Сердце бьется у горла,
объясняя, что - жив,
что, тоской начиняясь
в этой клетке из стен,
не спеша начинаясь,
зарождается день
неизменной, прогорклой,
как судьба и вина,
стопкой воздуха горькой
перед стопкой вина.
Тихо боль завывает,
словно пес на цепи.
И глаза застывают,
как озера в степи.
Целый день, словно тени,
этой болью трубя,
мы проходим сквозь стены,
уходя от себя.
Но, как кровного брата,
эта странная боль -
возвращает обратно
на свиданье с собой,
чтобы, временем сбитым,
в слоновьей тоске,
словно сломанным бивнем,
вспыхнуть словом в строке.

(Пер. Ефим Бершин)

 

* * * 

А что стихи? - свидетельство гордыни,
свидетельство того, что он, поэт,
бессрочно заперт, как вода в графине,
в самом себе,
того, что много лет
в глуши души,
уподобляясь волку,
мечтал, что к нига с именем его
найдет приют на чьей-то пыльной полке.
А что еще?
А больше - ничего.
Вся жизнь, витиеватая, как букли,
паденье, взлеты, торжество идей -
все это - только буквы, буквы, буквы,
замызганные пальцами людей,
не знающих ни самого поэта,
ни вкуса крови, источавшей звук.
Но может быть, «лучом младого света»
его строку однажды назовут.
И что?
Ведь ночь - свидетельница страсти,
принявшая обличье черной власти
над криками сверчков
и над луной,
куда реальней и куда прекрасней
строки одной.

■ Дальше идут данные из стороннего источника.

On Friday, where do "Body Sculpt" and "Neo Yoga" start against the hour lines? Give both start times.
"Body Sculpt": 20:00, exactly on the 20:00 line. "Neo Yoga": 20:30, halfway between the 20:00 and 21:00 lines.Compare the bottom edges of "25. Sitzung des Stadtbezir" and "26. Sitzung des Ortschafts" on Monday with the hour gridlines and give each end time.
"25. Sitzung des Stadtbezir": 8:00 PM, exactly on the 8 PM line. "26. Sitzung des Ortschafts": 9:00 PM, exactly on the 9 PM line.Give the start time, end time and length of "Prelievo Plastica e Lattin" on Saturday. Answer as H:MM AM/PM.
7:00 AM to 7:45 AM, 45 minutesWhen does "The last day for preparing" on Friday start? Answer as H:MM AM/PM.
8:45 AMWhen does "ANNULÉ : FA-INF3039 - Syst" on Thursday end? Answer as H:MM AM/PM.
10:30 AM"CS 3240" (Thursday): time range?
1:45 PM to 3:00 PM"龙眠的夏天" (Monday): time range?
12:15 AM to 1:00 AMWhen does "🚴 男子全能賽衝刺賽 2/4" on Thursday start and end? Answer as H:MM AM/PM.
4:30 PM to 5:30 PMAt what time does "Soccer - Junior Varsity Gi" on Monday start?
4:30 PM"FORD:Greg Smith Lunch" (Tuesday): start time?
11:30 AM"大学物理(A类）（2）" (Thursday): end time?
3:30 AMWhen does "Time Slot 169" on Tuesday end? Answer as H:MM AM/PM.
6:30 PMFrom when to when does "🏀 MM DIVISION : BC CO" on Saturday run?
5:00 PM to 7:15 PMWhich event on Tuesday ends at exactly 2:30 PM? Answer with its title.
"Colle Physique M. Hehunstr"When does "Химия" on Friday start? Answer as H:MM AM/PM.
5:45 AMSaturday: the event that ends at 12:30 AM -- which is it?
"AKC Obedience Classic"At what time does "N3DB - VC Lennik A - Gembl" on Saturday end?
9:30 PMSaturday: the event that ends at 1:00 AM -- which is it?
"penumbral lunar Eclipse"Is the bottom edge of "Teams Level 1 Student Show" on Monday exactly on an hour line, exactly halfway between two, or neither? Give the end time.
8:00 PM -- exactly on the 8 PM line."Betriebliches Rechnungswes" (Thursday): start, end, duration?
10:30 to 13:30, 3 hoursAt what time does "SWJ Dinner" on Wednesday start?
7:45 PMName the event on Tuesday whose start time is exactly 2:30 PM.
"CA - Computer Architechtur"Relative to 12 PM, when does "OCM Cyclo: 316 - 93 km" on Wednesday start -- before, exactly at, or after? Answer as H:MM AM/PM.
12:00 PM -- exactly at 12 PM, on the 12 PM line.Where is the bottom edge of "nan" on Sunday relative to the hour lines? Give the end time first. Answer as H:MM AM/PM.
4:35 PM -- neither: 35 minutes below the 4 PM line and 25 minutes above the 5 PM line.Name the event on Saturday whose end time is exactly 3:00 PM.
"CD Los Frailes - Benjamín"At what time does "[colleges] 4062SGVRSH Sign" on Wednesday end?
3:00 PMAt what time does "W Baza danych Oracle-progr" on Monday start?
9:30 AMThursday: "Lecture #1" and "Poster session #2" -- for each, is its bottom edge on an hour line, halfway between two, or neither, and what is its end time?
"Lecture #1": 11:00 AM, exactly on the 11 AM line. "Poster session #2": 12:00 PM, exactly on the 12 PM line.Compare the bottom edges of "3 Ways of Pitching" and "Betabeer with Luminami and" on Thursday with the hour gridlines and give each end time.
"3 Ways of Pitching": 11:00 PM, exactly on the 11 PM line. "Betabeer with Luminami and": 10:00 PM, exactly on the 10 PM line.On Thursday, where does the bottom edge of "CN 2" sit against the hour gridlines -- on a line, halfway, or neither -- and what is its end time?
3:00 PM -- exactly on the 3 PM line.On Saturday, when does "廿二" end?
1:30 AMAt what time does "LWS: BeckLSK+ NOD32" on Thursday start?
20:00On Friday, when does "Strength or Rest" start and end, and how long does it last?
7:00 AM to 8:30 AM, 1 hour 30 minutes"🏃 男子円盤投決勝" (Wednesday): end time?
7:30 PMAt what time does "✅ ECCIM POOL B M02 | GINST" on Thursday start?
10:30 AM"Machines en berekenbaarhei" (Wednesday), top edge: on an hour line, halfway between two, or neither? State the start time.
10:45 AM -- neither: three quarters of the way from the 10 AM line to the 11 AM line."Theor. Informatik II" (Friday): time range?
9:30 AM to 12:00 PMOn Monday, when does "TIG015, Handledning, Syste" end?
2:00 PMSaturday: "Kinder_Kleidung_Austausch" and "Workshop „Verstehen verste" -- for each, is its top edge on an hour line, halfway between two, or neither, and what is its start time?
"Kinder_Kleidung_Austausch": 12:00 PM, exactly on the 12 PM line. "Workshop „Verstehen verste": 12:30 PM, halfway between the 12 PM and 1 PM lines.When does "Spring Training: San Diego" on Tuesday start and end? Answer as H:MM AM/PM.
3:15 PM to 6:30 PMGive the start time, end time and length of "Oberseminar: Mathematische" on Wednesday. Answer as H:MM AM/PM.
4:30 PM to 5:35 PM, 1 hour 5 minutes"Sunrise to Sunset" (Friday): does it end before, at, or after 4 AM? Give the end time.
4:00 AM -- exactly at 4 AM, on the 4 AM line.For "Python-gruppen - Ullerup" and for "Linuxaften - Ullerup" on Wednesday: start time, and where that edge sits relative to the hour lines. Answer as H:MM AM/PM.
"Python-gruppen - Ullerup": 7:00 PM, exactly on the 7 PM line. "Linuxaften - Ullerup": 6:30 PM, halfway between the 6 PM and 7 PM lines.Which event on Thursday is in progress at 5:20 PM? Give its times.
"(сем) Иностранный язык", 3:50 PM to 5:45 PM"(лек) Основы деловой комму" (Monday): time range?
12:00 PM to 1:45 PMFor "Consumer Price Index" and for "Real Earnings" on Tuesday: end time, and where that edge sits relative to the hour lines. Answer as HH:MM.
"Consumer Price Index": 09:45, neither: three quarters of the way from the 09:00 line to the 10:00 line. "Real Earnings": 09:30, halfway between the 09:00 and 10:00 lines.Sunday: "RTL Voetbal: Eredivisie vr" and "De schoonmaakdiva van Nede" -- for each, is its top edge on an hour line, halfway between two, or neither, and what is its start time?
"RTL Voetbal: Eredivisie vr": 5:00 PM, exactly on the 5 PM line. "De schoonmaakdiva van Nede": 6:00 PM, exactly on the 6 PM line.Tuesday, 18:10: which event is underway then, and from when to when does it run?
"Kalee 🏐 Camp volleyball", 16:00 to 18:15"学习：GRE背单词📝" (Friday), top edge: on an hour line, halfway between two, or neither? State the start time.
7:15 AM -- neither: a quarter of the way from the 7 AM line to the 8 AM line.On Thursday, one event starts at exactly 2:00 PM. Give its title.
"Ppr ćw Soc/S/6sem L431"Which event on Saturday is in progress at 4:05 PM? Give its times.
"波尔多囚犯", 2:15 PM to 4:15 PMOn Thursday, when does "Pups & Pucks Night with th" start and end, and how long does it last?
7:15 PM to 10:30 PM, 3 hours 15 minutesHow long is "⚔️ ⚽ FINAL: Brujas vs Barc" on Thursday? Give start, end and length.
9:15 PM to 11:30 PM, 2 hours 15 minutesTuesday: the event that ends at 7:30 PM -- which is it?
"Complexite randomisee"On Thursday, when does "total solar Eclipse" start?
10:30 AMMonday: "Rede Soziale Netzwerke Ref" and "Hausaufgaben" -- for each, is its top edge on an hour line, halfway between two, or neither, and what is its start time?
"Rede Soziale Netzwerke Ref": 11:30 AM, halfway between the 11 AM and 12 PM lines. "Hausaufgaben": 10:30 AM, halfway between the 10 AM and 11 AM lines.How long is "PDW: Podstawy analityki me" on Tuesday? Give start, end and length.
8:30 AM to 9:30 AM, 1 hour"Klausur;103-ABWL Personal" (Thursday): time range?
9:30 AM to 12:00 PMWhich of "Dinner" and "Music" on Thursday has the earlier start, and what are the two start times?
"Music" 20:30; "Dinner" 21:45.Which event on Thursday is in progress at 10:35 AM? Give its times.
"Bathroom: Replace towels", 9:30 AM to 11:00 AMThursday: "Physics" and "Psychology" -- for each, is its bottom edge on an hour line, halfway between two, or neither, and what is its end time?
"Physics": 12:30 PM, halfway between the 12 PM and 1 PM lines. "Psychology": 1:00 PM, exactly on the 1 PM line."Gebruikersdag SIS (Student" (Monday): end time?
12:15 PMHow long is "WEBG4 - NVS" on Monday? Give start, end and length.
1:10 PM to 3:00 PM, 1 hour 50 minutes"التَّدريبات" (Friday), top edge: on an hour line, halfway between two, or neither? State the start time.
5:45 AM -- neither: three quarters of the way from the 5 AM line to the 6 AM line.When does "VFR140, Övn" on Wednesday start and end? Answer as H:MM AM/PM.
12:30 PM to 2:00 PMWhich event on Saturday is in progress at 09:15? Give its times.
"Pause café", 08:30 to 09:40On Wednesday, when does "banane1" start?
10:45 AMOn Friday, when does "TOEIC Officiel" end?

И даже - не одной.
Ведь жизнь прекрасна
даже без прикрас,
поскольку жизнь дается
только раз.
Жить тем, что будет после -
будет поздно,
поскольку все, что к нам приходит после -
ничто.
Не-Бог,
не-черт,
не-пустота,
не-сон,
не-явь,
не-зло,
не-доброта,
не-ложь,
не-правда,
не прикосновенье
рук Шивы,
не плохое настроенье,
ни света - дням,
ни транса перед сломом,
ничто -
что нам
не обозначить словом.

 (Пер. Ефим Бершин)

 

ИСТЕРИЯ


(День первый)

Плоть - улитка.
И, пятясь,
спасает себя в себе,
как в раковине,
чтобы вырваться вновь из себя наружу.
Плоть - улыбка
сумасшедшего,
и, прячась от себя в себе,
распинает собою себя и душу.
Плоть - троянский конь для души голой,
откуда выскакивают всадники
с картонным словом наперевес
и скачут -наперерез,
как слово - из горла.
Все - снова
ради слова,
словно
испытанного, как полет.
Пока, змеей свернувшись, слово,
сойдясь на горле, не убьет.
Ничто не движется.
Ничто
не жаждет кутерьмы.
Лишь рвется пульс из-под пальто,
как узник из тюрьмы,
и конским цокотом копыт
стихает вдалеке,
и оседает, словно пыль
в зажатом кулаке.
Ты знаешь: этот пульс в ночи,
твой дом и мир вещей -
чужие, чуждые, ничьи,
ничье.
И ты - ничей.

(Вечер)

А в комнате твоей темно
и пусто. Ты и тень.
Лишь запыленное окно
хранит минувший день.
Глаза, не знающие слез,
уже к исходу дня
рассохлись, как кора берез,
лишенная дождя.
И только губы, навсегда
устав от немоты,
чуть шевельнулись и тогда
сложились в слово «ты».

(День второй)

Приходит утро. Треск фрамуги
оконной. Прежние сомненья.
Свет возвращается на круги,
как вор - на место преступленья.
В нору упрятанное «я»
минует ложь и нечистоты -
погибшее для бытия,
оно пригодно для работы.
Жизнь возрождается в мозгу,
шумит, бесплодно душу гложет.
Она иною быть не может.
И я иною - не могу.

 (Пер. Ефим Бершин)

 

СЛАБОСТЬ

Ты говорил то и дело,
что тело -
лишь одно из твоих примет,
а тебя - нет.
Есть лишь один заблудившийся призрак,
по которому запросто воссоздаешь
все, что было. Точнее, - его признак.
А если еще точнее - ложь.
Пустота проявляется медленно, как на пленке, -
словно воздух в дубленке,
обретая лишь форму и формулу,
что земля состоит из песка -
форменная
тоска.
Что с каждым взмахом ресниц око
становится частью лица, как окна
становятся частью дома.
А душа в темноте - бездонна,
и вмещает в себя другую душу.
Так до утра,
пока, как корабль на сушу,
душу не выбрасывает волна страсти.
Это - как застенчивое «здрасьте»,
обращенное к голому в бане
с прибавлением имени-отчества.
А душа - одна,
как дурак в нирване.
И утро - ад одиночества.
Ты говорил, что день -
тень
невыносимого бытия,
сотканного из лжи.
А я?
Скажи.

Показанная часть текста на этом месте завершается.